Ao assistir o noticiário na televisão, à noite, Shlomo “viu o rosto de Wagner”. “Ele quase enlouqueceu de raiva quando soube que por quase 30 anos estava respirando o mesmo ar que Wagner. Ele entrou no primeiro avião para São Paulo, já que, se ninguém identificasse positivamente Gustav Wagner como o nazista de Sobibór em poucos dias, a polícia o soltaria e, então, ele poderia fugir para o Paraguai ou se esconder em um vilarejo distante no Brasil.”

Ao encontrar Wagner na cadeia, Shlomo disse: “Olá, Gustl”. Era o “apelido íntimo” do nazista. Assustado, o carrasco de Sobibór, confuso, perguntou: “Quem está aí? Quem disse isso?” O judeu, sua vítima no campo, disse: “É o pequeno ourives de Sobibór”. Wagner replicou: “Sim, sim, eu conheço você. Eu salvei você e seus três irmãos”.

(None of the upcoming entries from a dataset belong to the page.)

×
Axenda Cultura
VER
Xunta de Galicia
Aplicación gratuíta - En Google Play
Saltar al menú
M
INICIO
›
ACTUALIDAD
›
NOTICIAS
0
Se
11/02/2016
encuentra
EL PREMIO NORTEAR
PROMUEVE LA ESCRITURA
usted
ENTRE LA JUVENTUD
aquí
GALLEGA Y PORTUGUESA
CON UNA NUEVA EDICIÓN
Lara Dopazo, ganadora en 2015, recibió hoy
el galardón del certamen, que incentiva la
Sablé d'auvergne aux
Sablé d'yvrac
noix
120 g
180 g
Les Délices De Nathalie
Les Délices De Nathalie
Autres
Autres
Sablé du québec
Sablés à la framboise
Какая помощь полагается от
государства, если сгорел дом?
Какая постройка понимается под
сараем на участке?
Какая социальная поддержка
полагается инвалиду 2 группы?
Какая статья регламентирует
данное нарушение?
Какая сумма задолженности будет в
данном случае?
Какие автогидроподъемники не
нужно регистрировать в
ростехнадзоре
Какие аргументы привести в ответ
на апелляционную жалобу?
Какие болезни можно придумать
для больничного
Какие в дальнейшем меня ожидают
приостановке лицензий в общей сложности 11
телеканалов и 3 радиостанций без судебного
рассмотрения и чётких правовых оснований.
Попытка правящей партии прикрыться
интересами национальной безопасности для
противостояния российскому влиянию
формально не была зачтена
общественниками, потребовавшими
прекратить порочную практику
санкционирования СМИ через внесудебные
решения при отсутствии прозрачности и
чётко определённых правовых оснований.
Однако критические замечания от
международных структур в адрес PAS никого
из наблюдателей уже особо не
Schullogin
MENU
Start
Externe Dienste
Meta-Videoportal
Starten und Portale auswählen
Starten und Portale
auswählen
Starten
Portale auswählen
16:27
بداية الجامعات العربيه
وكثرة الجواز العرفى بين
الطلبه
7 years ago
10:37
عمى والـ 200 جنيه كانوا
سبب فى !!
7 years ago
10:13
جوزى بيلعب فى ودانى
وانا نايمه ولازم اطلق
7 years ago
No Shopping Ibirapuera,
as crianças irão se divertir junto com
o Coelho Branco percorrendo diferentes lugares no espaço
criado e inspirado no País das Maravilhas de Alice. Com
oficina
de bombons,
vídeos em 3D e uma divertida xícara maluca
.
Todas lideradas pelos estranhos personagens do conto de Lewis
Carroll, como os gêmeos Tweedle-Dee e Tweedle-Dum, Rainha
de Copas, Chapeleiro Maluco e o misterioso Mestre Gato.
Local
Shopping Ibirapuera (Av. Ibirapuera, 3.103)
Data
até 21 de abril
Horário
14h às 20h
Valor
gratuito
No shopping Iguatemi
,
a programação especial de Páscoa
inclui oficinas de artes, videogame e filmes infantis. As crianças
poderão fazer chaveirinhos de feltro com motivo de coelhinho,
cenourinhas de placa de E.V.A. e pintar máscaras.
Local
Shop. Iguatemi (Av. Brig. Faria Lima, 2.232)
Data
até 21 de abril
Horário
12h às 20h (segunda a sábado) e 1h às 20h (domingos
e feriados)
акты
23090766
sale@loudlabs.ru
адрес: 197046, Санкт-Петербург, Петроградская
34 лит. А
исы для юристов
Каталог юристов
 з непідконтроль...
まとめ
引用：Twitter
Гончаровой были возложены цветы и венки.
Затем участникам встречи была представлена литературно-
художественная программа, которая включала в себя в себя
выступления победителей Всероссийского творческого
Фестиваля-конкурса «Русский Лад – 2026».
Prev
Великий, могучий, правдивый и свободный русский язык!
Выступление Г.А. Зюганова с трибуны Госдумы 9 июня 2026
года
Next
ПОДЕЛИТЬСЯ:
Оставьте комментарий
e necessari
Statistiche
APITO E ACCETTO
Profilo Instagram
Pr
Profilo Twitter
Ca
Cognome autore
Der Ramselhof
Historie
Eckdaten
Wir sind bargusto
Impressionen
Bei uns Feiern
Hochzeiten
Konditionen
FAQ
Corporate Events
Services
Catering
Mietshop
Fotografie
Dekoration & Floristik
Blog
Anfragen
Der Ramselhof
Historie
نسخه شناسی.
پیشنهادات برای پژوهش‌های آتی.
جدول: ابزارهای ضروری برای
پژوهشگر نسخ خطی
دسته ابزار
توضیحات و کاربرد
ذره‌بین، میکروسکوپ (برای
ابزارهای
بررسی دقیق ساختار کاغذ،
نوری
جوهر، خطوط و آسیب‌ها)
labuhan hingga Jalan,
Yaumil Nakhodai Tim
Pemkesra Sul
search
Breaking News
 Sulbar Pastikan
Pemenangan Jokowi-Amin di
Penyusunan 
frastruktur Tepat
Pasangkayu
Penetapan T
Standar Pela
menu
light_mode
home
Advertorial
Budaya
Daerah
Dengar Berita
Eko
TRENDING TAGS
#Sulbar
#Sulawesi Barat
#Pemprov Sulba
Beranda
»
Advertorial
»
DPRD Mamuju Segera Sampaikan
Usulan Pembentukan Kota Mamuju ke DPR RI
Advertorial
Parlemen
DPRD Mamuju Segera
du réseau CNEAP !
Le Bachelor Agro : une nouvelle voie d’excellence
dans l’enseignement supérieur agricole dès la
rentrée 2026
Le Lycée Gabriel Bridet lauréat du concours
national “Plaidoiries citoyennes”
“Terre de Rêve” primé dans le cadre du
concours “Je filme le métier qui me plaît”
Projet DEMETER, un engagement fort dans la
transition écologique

Identificado, “Wagner admitiu que era nazista e que havia trabalhado em Sobibór”. Entretanto, como “o Supremo Tribunal Federal decidiu que a Polônia e Israel não possuíam jurisdição sobre Wagner e que estavam faltando documentos por parte da Alemanha”, Wagner foi libertado. Em 1980, Wagner “cometeu” suicídio, em Atibaia.